• _Work required_: Write the records out exactly as shown. No pictures.
[Opening Data section]
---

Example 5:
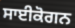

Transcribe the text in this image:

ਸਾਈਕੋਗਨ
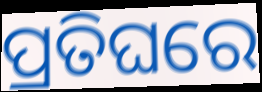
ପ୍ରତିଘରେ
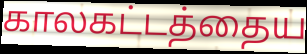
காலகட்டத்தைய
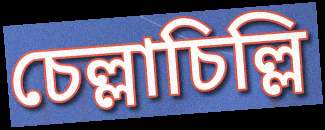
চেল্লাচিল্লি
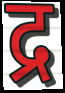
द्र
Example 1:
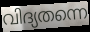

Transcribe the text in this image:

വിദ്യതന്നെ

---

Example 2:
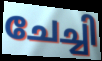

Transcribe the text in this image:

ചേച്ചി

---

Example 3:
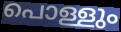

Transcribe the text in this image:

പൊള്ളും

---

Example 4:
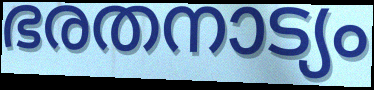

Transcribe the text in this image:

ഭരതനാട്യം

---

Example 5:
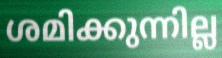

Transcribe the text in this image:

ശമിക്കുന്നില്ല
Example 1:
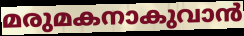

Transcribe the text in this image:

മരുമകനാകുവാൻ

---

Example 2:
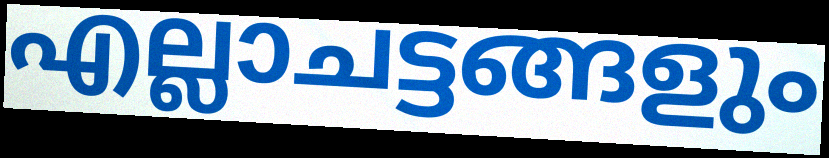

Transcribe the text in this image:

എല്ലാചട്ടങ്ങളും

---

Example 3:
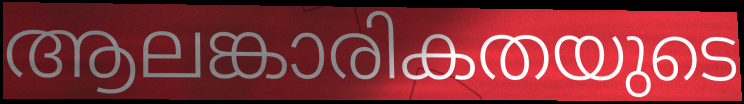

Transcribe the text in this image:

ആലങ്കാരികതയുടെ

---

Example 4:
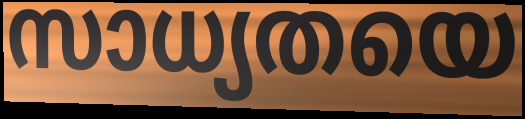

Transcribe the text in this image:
[Closing Data section]
• _Your response_:
---

Example 5:

Transcribe the text in this image:

ਸਾਈਕੋਗਨ
ପ୍ରତିଘରେ
காலகட்டத்தைய
চেল্লাচিল্লি
द्र
Example 1:

Transcribe the text in this image:

വിദ്യതന്നെ

---

Example 2:

Transcribe the text in this image:

ചേച്ചി

---

Example 3:

Transcribe the text in this image:

പൊള്ളും

---

Example 4:

Transcribe the text in this image:

ഭരതനാട്യം

---

Example 5:

Transcribe the text in this image:

ശമിക്കുന്നില്ല
Example 1:

Transcribe the text in this image:

മരുമകനാകുവാൻ

---

Example 2:

Transcribe the text in this image:

എല്ലാചട്ടങ്ങളും

---

Example 3:

Transcribe the text in this image:

ആലങ്കാരികതയുടെ

---

Example 4:

Transcribe the text in this image:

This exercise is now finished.